Problem details ->
Your task is to return the listing below word for word, without any of its images.

Provided data ->
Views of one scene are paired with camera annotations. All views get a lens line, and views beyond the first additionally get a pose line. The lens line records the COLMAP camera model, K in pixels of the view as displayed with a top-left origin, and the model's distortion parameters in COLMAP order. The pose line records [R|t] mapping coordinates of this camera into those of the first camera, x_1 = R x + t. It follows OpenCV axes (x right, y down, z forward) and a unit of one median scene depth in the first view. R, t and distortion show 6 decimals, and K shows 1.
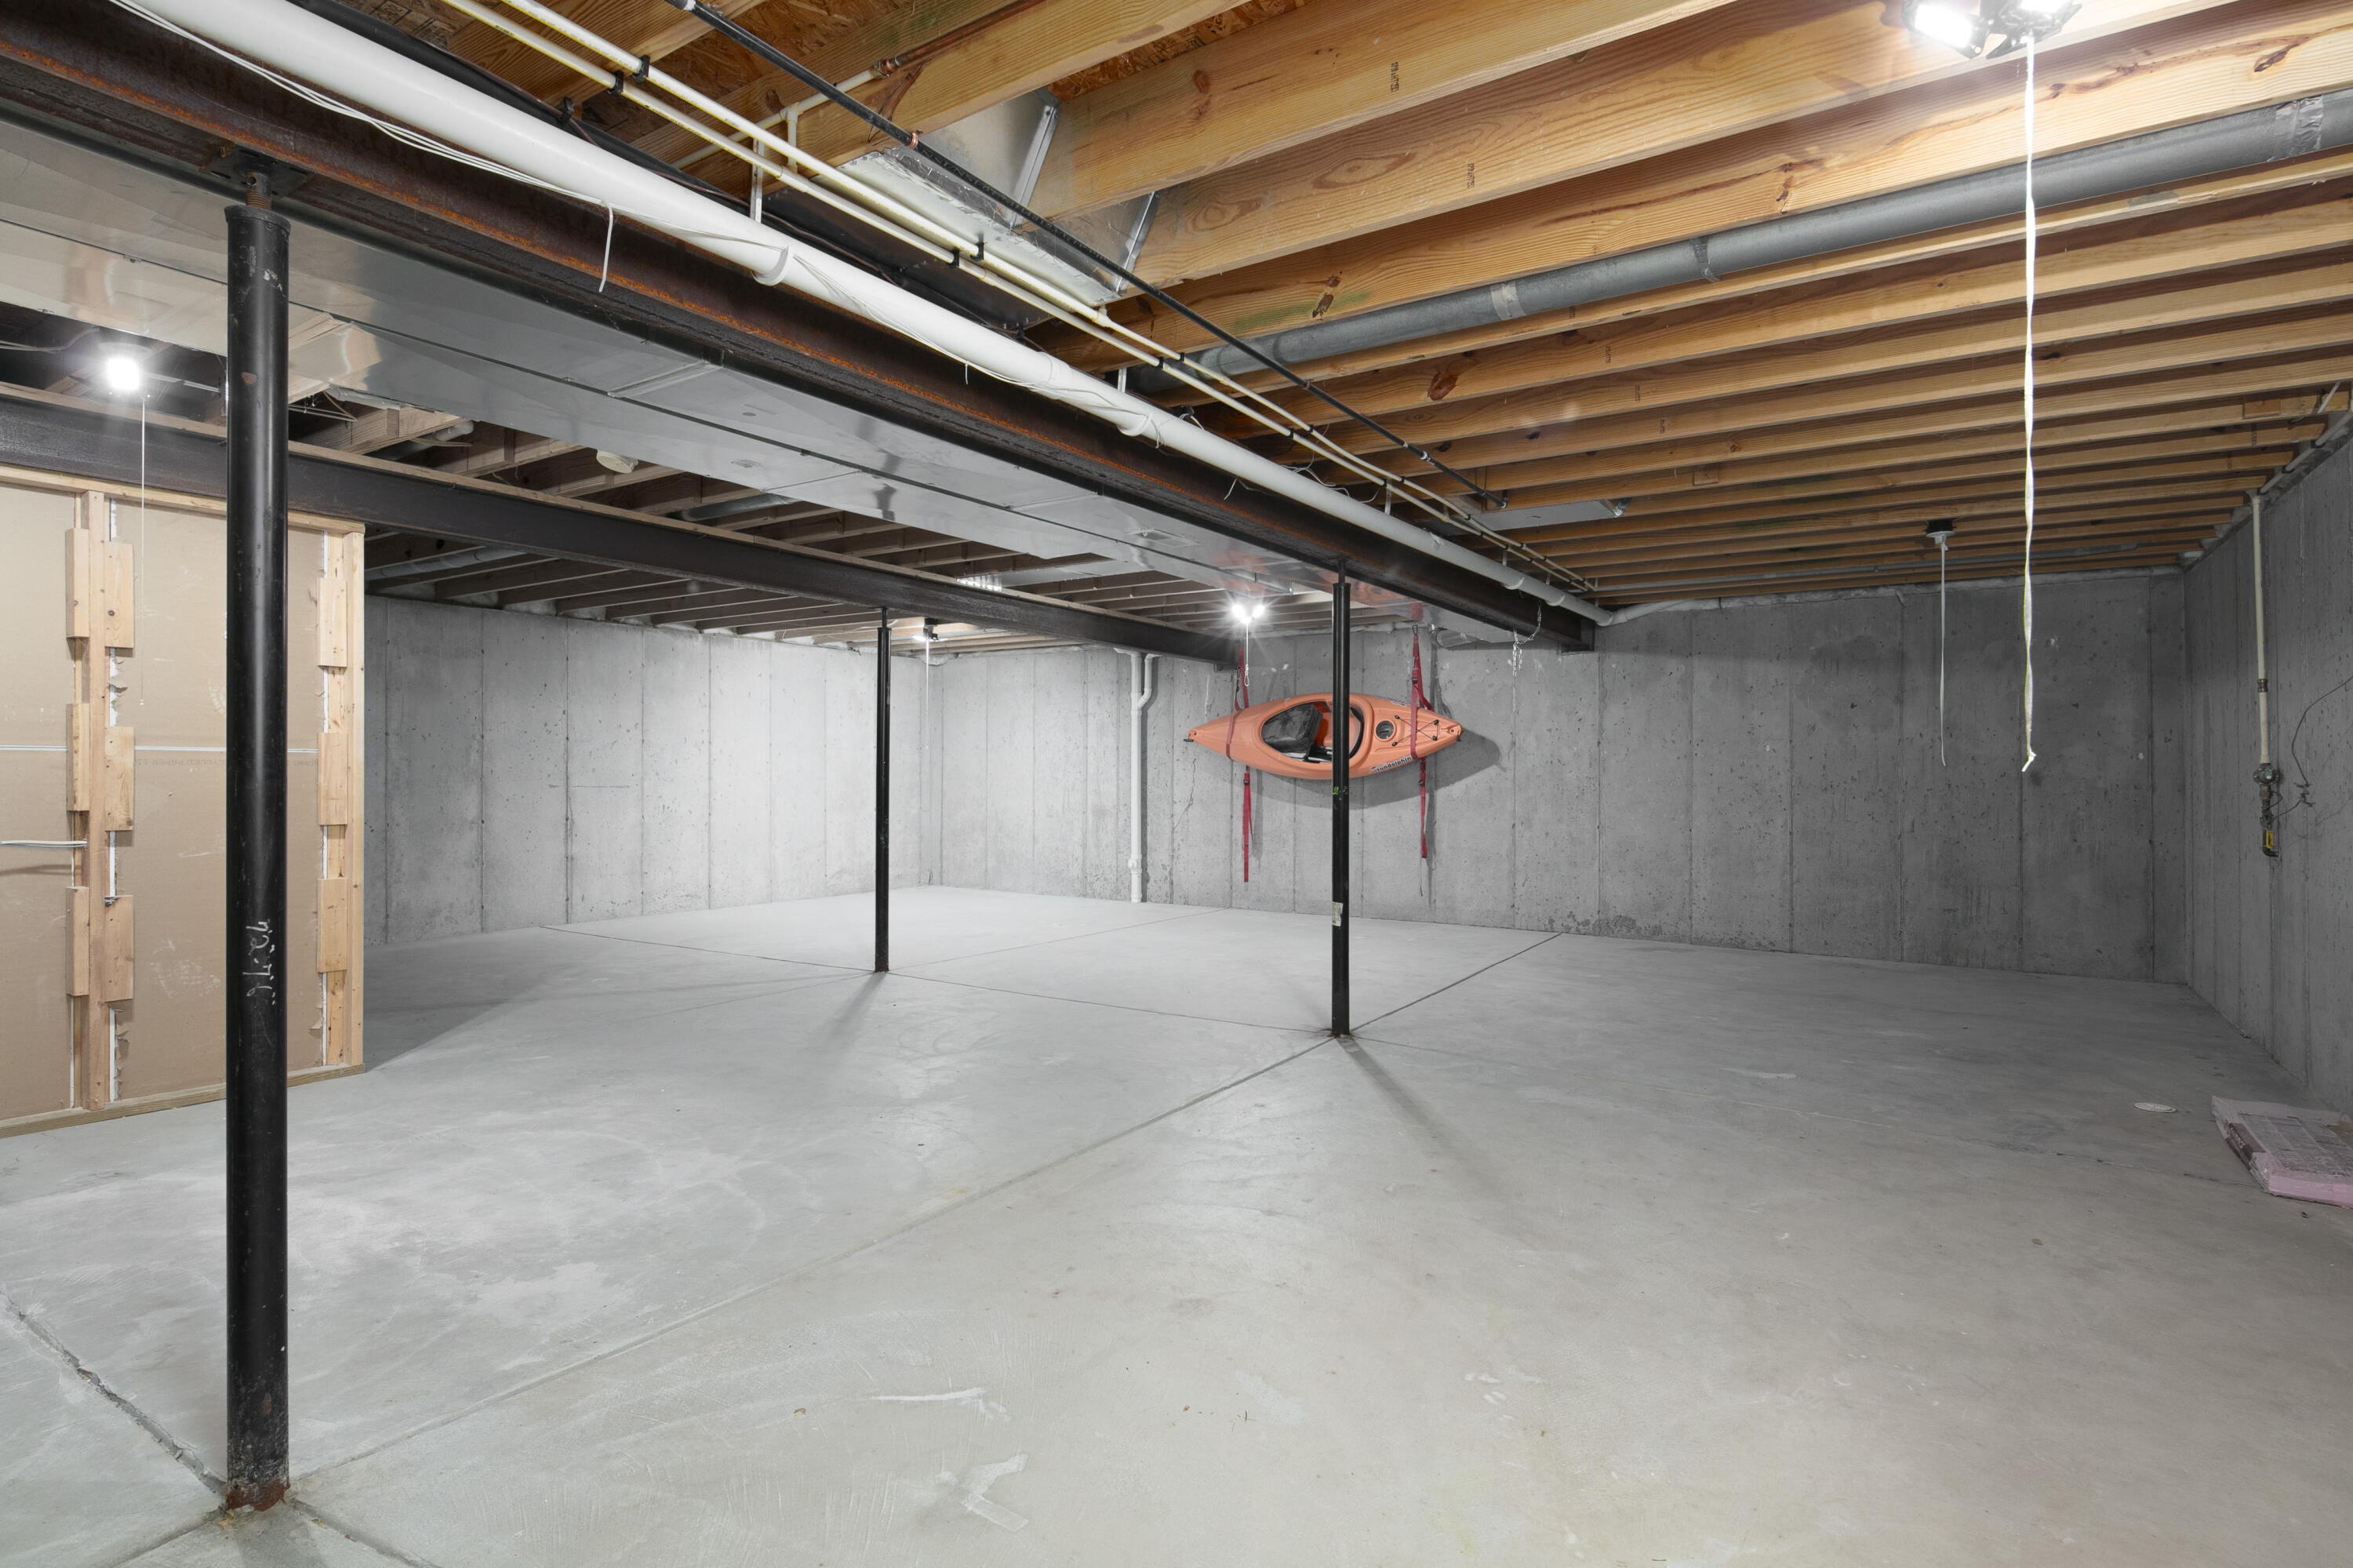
lens RADIAL K [[1142.1, 0, 1178.8], [0, 1142.1, 774.5], [0, 0, 1]] dist [0.018310, -0.011747]
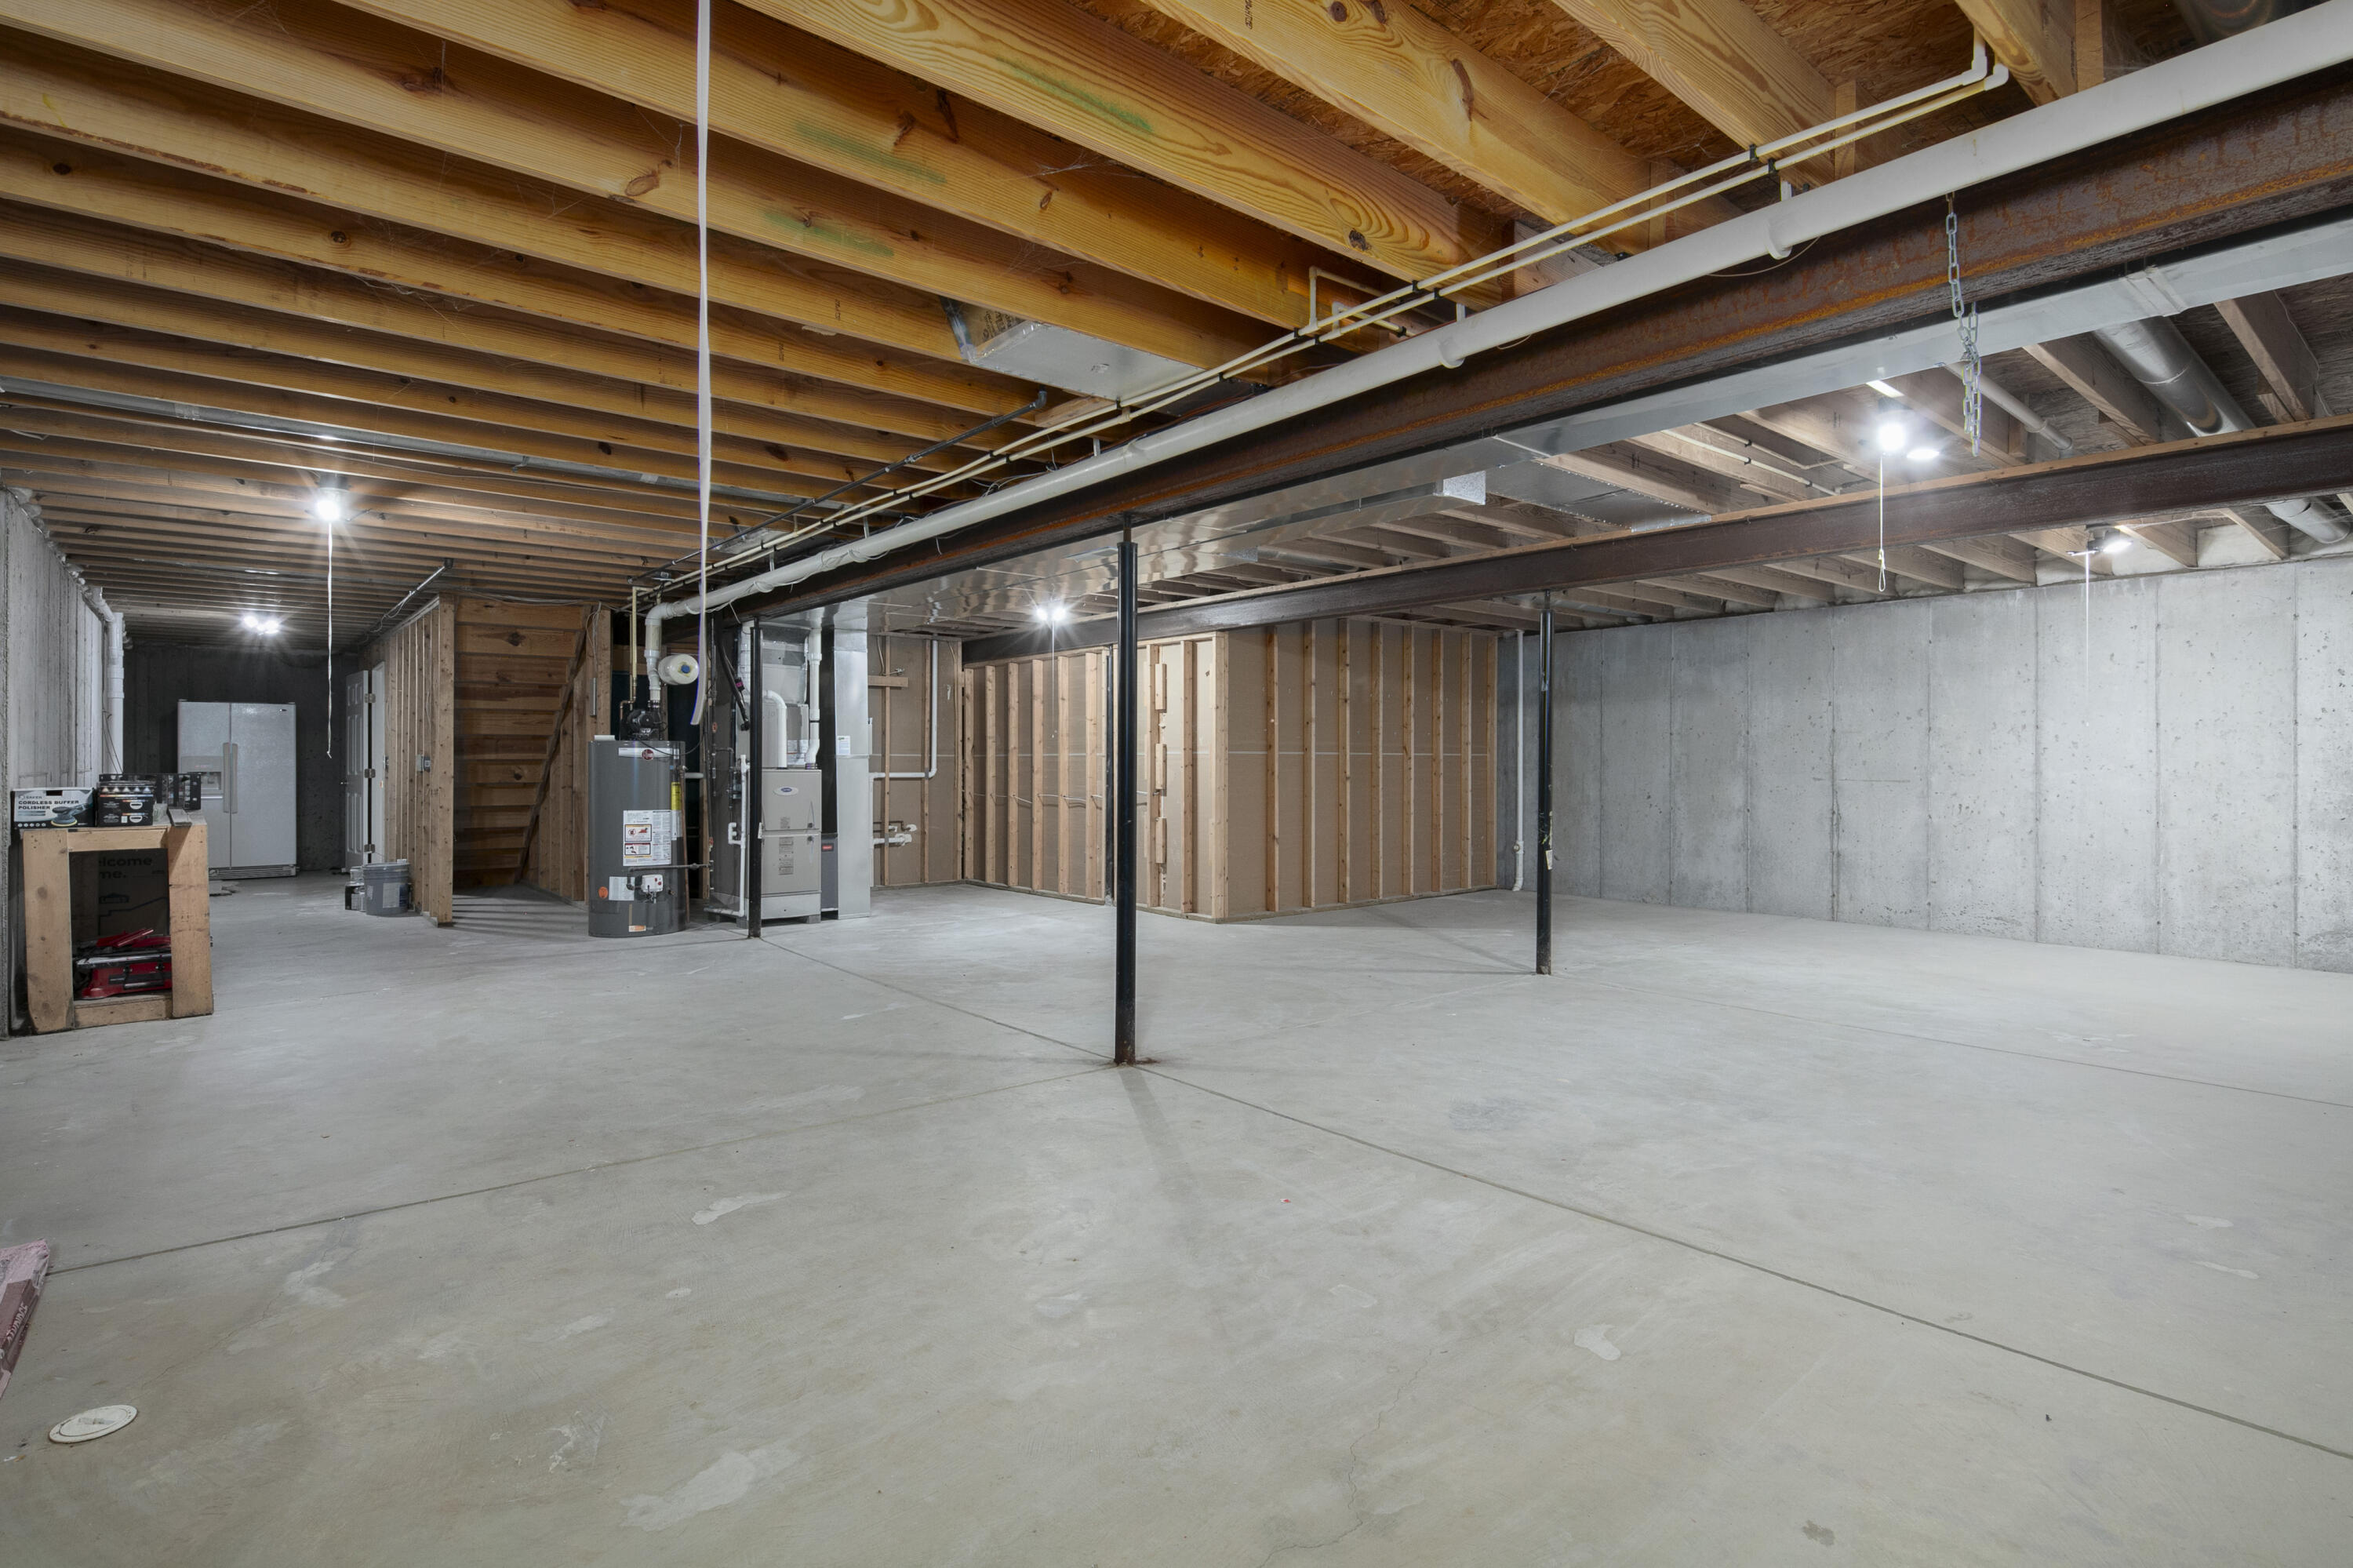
lens RADIAL K [[1142.1, 0, 1175.2], [0, 1142.1, 774.7], [0, 0, 1]] dist [0.018310, -0.011747]
pose [[-0.289025, 0.005285, -0.957307, 0.554332], [-0.003088, 0.999974, 0.006453, 0.001599], [0.957317, 0.004821, -0.289001, 0.741927]]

The answer ->
Views of one scene are paired with camera annotations. All views get a lens line, and views beyond the first additionally get a pose line. The lens line records the COLMAP camera model, K in pixels of the view as displayed with a top-left origin, and the model's distortion parameters in COLMAP order. The pose line records [R|t] mapping coordinates of this camera into those of the first camera, x_1 = R x + t. It follows OpenCV axes (x right, y down, z forward) and a unit of one median scene depth in the first view. R, t and distortion show 6 decimals, and K shows 1.
lens RADIAL K [[1142.1, 0, 1178.8], [0, 1142.1, 774.5], [0, 0, 1]] dist [0.018310, -0.011747]
lens RADIAL K [[1142.1, 0, 1175.2], [0, 1142.1, 774.7], [0, 0, 1]] dist [0.018310, -0.011747]
pose [[-0.289025, 0.005285, -0.957307, 0.554332], [-0.003088, 0.999974, 0.006453, 0.001599], [0.957317, 0.004821, -0.289001, 0.741927]]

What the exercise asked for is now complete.